▸ **Activity**:
Filter the entries for the word "Delijani". Copy each line that has it.

▸ **Records supplied**:
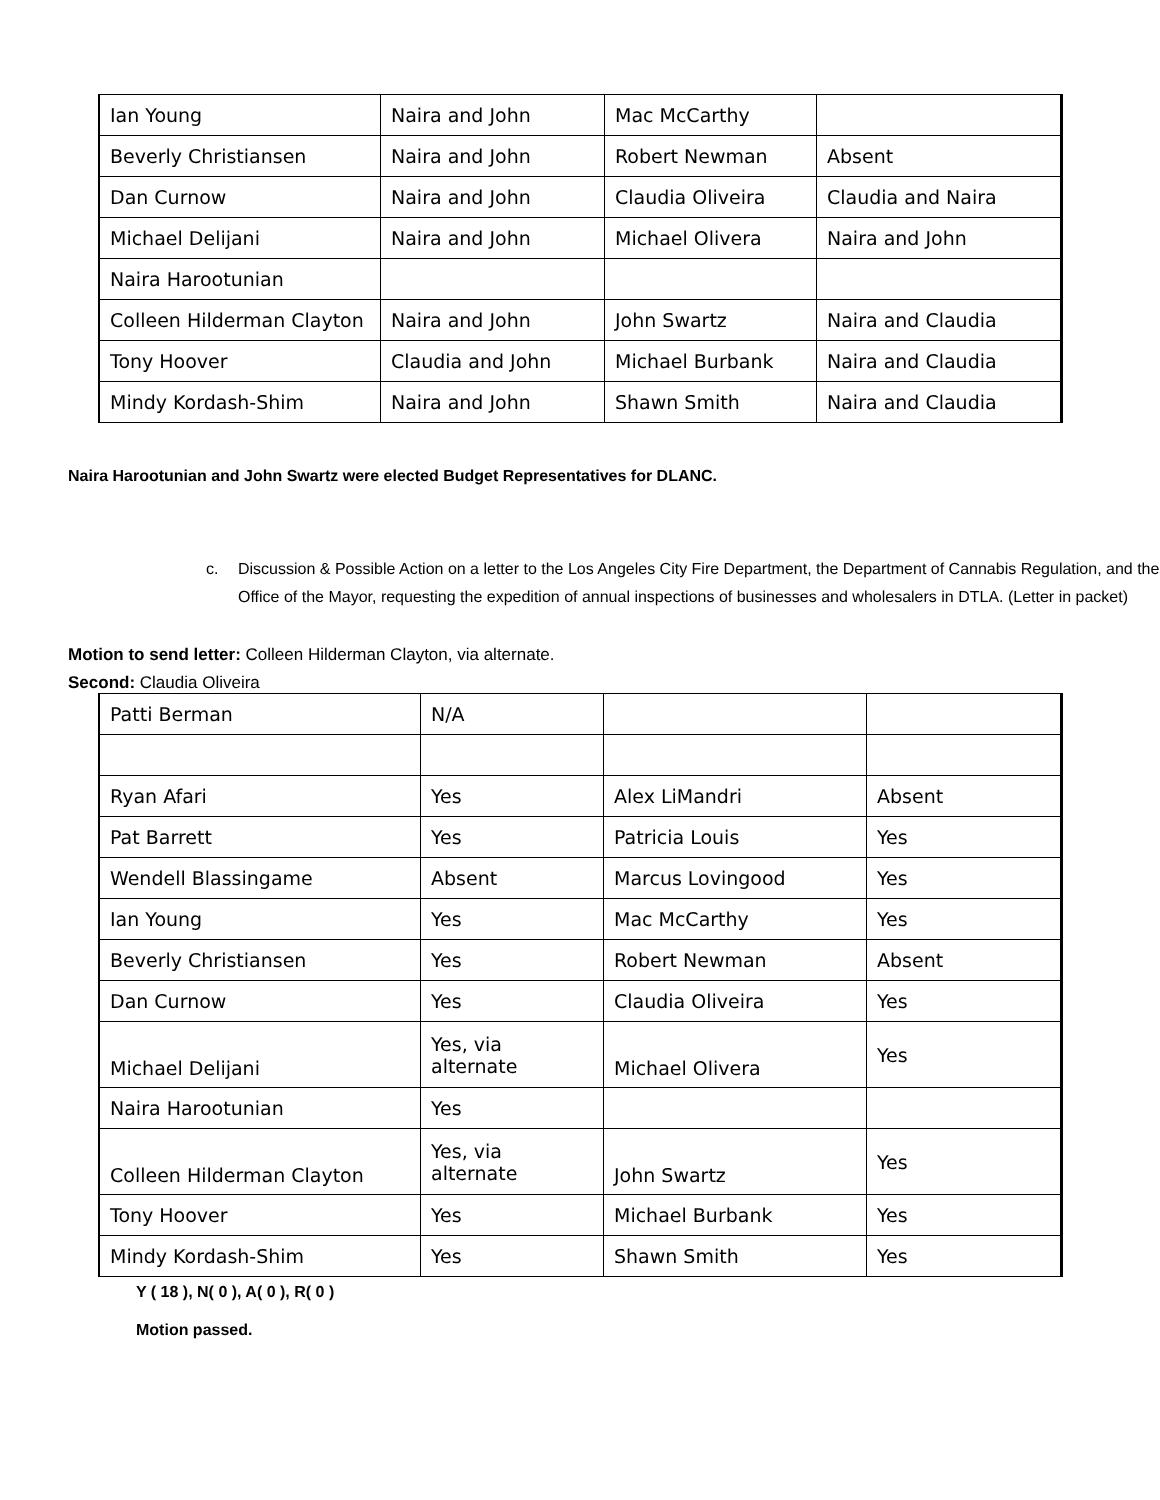| Ian Young | Naira and John | Mac McCarthy | |
| Beverly Christiansen | Naira and John | Robert Newman | Absent |
| Dan Curnow | Naira and John | Claudia Oliveira | Claudia and Naira |
| Michael Delijani | Naira and John | Michael Olivera | Naira and John |
| Naira Harootunian | | | |
| Colleen Hilderman Clayton | Naira and John | John Swartz | Naira and Claudia |
| Tony Hoover | Claudia and John | Michael Burbank | Naira and Claudia |
| Mindy Kordash-Shim | Naira and John | Shawn Smith | Naira and Claudia |
Naira Harootunian and John Swartz were elected Budget Representatives for DLANC.
c. Discussion & Possible Action on a letter to the Los Angeles City Fire Department, the Department of Cannabis Regulation, and the Office of the Mayor, requesting the expedition of annual inspections of businesses and wholesalers in DTLA. (Letter in packet)
Motion to send letter: Colleen Hilderman Clayton, via alternate.
Second: Claudia Oliveira
| Patti Berman | N/A | | |
| Ryan Afari | Yes | Alex LiMandri | Absent |
| Pat Barrett | Yes | Patricia Louis | Yes |
| Wendell Blassingame | Absent | Marcus Lovingood | Yes |
| Ian Young | Yes | Mac McCarthy | Yes |
| Beverly Christiansen | Yes | Robert Newman | Absent |
| Dan Curnow | Yes | Claudia Oliveira | Yes |
| Michael Delijani | Yes, via alternate | Michael Olivera | Yes |
| Naira Harootunian | Yes | | |
| Colleen Hilderman Clayton | Yes, via alternate | John Swartz | Yes |
| Tony Hoover | Yes | Michael Burbank | Yes |
| Mindy Kordash-Shim | Yes | Shawn Smith | Yes |
Y ( 18 ), N( 0 ), A( 0 ), R( 0 )
Motion passed.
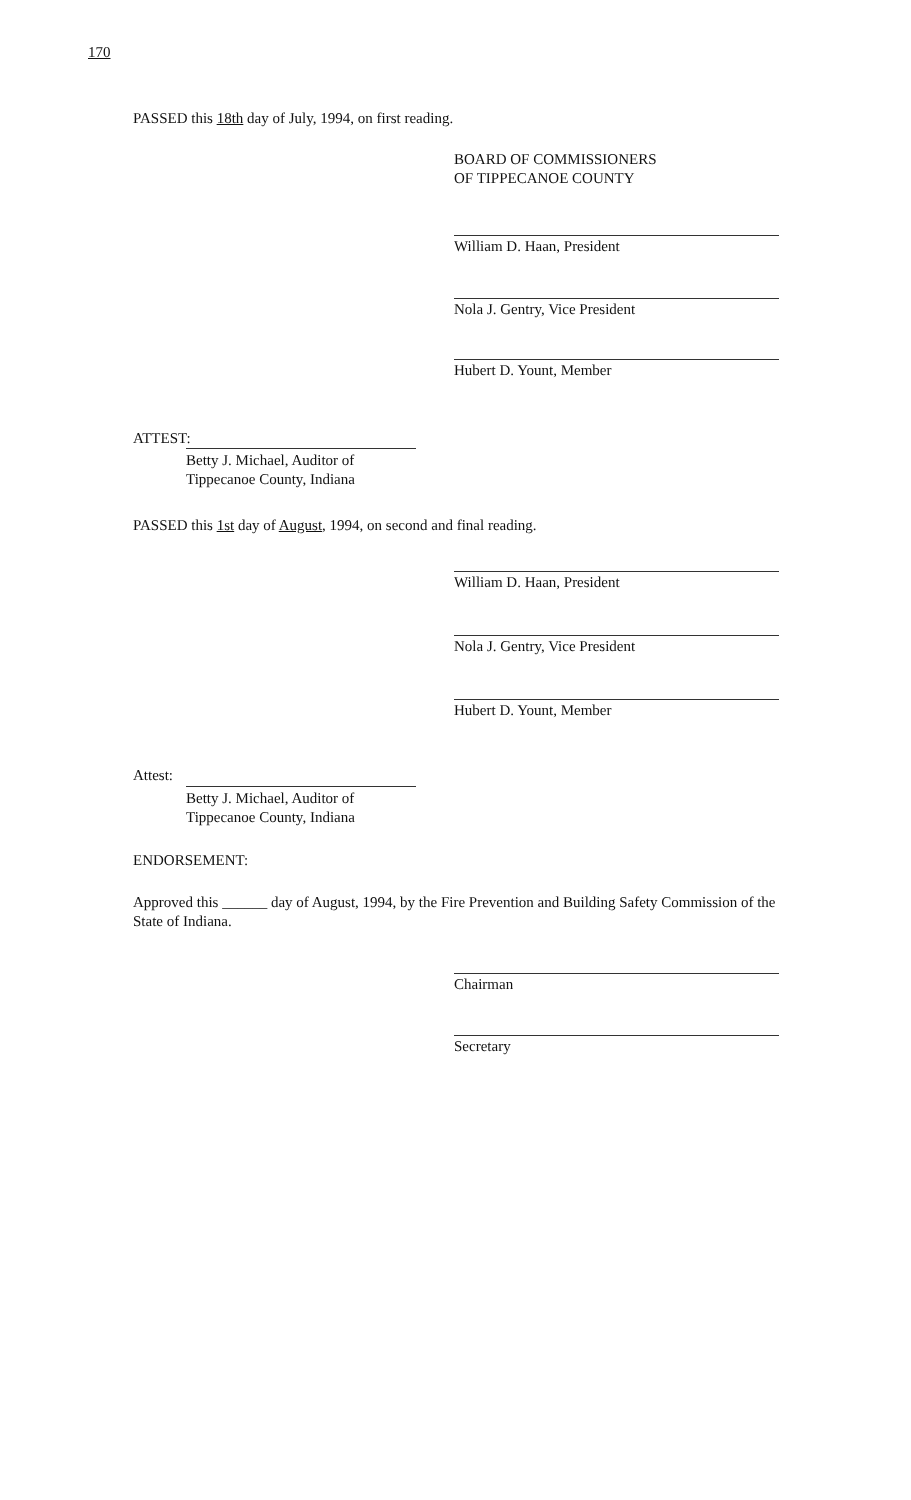170
PASSED this 18th day of July, 1994, on first reading.
BOARD OF COMMISSIONERS
OF TIPPECANOE COUNTY
William D. Haan, President
Nola J. Gentry, Vice President
Hubert D. Yount, Member
ATTEST:
Betty J. Michael, Auditor of
Tippecanoe County, Indiana
PASSED this 1st day of August, 1994, on second and final reading.
William D. Haan, President
Nola J. Gentry, Vice President
Hubert D. Yount, Member
Attest:
Betty J. Michael, Auditor of
Tippecanoe County, Indiana
ENDORSEMENT:
Approved this ______ day of August, 1994, by the Fire Prevention and Building Safety Commission of the State of Indiana.
Chairman
Secretary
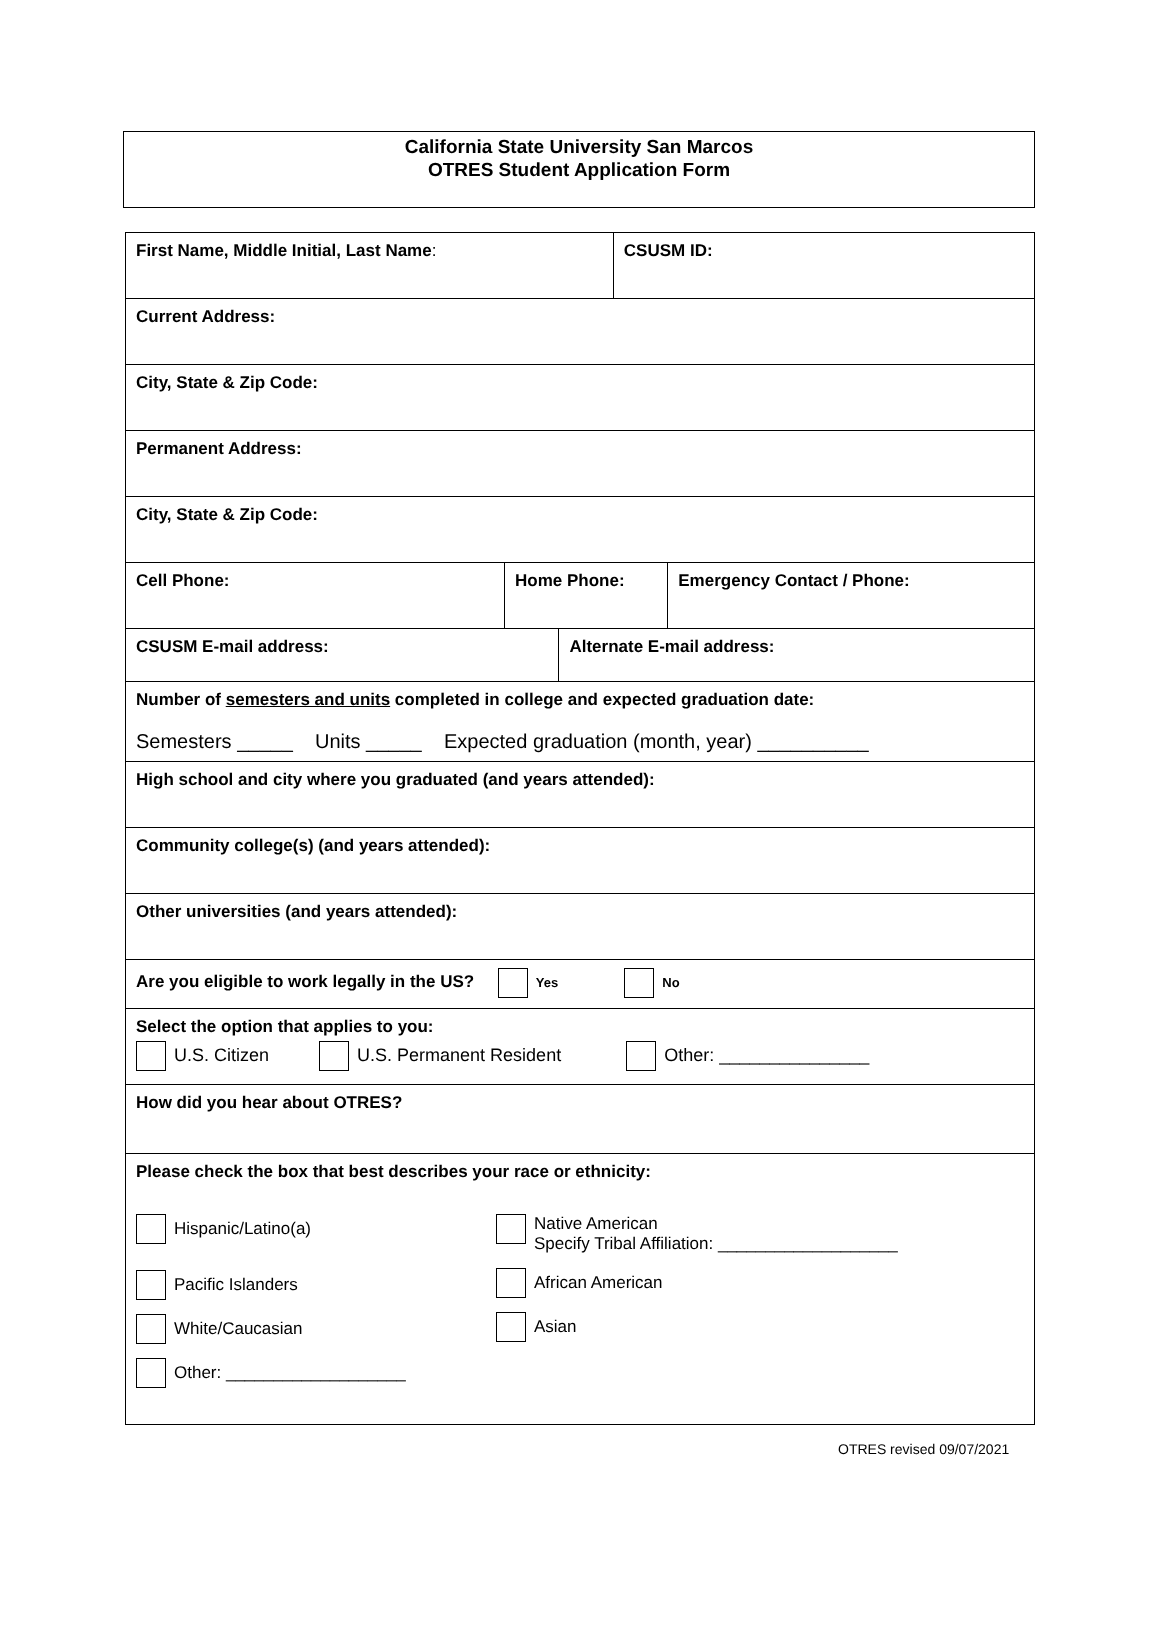California State University San Marcos
OTRES Student Application Form
| First Name, Middle Initial, Last Name : | | | CSUSM ID: | |
| Current Address: | | | | |
| City, State & Zip Code: | | | | |
| Permanent Address: | | | | |
| City, State & Zip Code: | | | | |
| Cell Phone: | Home Phone: | | | Emergency Contact / Phone: |
| CSUSM E-mail address: | | Alternate E-mail address: | | |
| Number of semesters and units completed in college and expected graduation date: Semesters _____ Units _____ Expected graduation (month, year) __________ | | | | |
| High school and city where you graduated (and years attended): | | | | |
| Community college(s) (and years attended): | | | | |
| Other universities (and years attended): | | | | |
| Are you eligible to work legally in the US? Yes No | | | | |
| Select the option that applies to you: U.S. Citizen U.S. Permanent Resident Other: _______________ | | | | |
| How did you hear about OTRES? | | | | |
| Please check the box that best describes your race or ethnicity: Hispanic/Latino(a) Pacific Islanders White/Caucasian Other: ___________________ Native American Specify Tribal Affiliation: ___________________ African American Asian | | | | |
OTRES revised 09/07/2021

▸ **Problem solution**:
| Michael Delijani | Naira and John | Michael Olivera | Naira and John |
| Michael Delijani | Yes, via alternate | Michael Olivera | Yes |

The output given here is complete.